▸ **Input records**
════════

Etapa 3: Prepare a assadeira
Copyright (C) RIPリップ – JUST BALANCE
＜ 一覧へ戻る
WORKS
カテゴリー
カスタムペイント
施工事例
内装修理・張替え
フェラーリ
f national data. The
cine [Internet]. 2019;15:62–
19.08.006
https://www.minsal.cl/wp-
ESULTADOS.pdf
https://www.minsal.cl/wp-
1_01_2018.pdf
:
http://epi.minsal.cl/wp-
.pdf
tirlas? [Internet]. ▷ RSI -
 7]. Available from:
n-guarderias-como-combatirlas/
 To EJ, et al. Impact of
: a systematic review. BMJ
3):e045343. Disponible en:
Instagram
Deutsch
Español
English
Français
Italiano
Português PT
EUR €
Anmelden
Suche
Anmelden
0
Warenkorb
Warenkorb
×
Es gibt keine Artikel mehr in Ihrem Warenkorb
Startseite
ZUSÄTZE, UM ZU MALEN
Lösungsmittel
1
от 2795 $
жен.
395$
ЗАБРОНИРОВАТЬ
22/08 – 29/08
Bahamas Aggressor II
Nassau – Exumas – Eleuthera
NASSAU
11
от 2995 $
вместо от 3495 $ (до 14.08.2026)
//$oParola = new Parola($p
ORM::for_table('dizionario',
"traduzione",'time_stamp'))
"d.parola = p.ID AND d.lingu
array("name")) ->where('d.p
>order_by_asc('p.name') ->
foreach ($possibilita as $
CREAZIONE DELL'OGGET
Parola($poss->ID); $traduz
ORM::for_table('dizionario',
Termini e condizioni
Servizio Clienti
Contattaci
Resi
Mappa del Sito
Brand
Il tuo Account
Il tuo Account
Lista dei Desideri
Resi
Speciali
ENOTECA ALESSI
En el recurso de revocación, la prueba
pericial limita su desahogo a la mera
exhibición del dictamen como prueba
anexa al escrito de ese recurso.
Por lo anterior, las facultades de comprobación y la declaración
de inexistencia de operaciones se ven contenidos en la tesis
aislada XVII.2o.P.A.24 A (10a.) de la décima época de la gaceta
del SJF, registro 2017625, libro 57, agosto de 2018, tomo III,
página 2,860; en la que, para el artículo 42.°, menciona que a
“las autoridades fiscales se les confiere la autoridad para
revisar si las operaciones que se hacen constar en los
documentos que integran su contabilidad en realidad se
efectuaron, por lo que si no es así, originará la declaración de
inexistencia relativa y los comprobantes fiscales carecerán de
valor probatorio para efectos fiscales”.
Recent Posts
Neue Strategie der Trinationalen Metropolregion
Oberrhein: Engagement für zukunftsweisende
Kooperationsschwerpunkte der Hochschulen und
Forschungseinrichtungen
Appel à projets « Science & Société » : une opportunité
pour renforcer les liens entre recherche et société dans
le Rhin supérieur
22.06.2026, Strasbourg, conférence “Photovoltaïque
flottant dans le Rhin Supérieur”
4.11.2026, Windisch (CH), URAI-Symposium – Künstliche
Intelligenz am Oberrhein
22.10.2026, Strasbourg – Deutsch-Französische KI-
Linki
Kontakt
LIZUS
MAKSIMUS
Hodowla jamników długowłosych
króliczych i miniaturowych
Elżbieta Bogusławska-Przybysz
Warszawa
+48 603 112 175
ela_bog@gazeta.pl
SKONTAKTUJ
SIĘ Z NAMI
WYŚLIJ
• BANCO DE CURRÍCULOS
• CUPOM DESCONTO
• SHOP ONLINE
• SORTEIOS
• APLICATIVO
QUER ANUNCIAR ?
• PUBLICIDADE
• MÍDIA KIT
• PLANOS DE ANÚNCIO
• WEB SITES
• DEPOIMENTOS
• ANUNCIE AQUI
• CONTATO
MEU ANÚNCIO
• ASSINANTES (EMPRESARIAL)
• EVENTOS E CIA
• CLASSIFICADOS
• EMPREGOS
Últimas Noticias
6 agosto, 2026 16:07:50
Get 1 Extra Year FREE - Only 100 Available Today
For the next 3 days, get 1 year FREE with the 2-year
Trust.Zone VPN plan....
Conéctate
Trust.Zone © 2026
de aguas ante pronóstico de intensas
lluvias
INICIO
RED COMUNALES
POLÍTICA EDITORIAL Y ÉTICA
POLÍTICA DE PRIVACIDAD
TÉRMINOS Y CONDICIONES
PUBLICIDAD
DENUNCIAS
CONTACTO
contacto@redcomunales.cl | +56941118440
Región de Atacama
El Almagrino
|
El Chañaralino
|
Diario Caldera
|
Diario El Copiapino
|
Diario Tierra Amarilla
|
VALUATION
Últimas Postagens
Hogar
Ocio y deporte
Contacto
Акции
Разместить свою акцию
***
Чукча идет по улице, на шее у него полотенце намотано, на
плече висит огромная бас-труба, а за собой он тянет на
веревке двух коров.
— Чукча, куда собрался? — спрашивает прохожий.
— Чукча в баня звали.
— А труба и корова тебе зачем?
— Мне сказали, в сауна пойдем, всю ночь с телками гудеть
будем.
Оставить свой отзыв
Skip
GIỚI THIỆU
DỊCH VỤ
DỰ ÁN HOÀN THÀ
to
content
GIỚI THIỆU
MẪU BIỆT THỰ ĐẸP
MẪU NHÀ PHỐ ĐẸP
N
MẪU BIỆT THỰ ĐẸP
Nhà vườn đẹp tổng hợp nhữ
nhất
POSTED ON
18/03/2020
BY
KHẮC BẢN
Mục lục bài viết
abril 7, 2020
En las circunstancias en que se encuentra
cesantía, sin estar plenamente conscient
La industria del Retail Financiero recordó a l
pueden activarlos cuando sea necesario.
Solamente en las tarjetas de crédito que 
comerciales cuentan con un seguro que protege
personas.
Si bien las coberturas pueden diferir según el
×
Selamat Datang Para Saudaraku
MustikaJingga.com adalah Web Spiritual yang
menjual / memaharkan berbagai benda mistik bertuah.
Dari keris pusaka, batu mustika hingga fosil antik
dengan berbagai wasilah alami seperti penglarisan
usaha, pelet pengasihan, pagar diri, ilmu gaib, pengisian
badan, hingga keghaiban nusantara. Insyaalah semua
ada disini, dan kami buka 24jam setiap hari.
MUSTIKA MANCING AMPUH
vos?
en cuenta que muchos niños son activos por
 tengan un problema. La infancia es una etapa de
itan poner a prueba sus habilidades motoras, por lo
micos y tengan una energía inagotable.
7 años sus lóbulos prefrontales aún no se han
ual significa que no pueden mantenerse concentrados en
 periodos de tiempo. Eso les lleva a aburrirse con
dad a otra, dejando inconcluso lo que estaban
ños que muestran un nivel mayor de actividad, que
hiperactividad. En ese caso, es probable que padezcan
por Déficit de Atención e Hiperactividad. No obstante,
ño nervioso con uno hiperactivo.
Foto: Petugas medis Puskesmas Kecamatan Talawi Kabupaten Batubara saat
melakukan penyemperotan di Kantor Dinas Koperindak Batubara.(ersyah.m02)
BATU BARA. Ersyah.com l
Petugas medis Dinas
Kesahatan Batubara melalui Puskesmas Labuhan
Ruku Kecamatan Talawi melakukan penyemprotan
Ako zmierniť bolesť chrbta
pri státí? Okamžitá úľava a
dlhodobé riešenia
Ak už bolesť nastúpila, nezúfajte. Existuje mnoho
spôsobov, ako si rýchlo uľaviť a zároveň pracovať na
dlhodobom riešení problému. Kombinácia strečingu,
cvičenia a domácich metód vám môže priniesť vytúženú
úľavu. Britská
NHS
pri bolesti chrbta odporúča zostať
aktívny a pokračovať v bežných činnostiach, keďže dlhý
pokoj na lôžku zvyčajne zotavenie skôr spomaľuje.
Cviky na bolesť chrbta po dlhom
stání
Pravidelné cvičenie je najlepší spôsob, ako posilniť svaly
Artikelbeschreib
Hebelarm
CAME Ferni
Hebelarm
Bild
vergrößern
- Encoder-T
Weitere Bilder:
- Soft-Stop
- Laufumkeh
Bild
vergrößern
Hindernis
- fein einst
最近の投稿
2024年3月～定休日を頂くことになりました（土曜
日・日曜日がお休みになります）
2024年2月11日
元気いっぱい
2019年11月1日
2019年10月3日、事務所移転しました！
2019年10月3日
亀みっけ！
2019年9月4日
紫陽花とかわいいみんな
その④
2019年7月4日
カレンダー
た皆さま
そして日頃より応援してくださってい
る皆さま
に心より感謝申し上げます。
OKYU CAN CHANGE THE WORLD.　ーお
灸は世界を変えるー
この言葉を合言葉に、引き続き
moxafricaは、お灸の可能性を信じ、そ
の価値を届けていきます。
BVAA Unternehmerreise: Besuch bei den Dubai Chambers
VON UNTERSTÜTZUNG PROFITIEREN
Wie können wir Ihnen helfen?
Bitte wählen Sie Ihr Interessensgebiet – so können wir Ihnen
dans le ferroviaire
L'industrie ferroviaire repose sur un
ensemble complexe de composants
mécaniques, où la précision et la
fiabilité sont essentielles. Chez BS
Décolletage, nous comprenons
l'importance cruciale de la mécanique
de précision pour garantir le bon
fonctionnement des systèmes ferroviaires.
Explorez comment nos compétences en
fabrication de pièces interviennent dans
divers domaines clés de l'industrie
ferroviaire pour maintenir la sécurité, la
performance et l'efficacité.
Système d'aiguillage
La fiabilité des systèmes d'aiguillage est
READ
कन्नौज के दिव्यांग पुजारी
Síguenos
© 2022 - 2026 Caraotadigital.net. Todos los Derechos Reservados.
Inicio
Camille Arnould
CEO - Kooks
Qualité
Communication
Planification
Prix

════════

▸ **Aim of the task**
List every line above that contains the word "medis", copying each line in full.

▸ **Expected output**
Foto: Petugas medis Puskesmas Kecamatan Talawi Kabupaten Batubara saat
Petugas medis Dinas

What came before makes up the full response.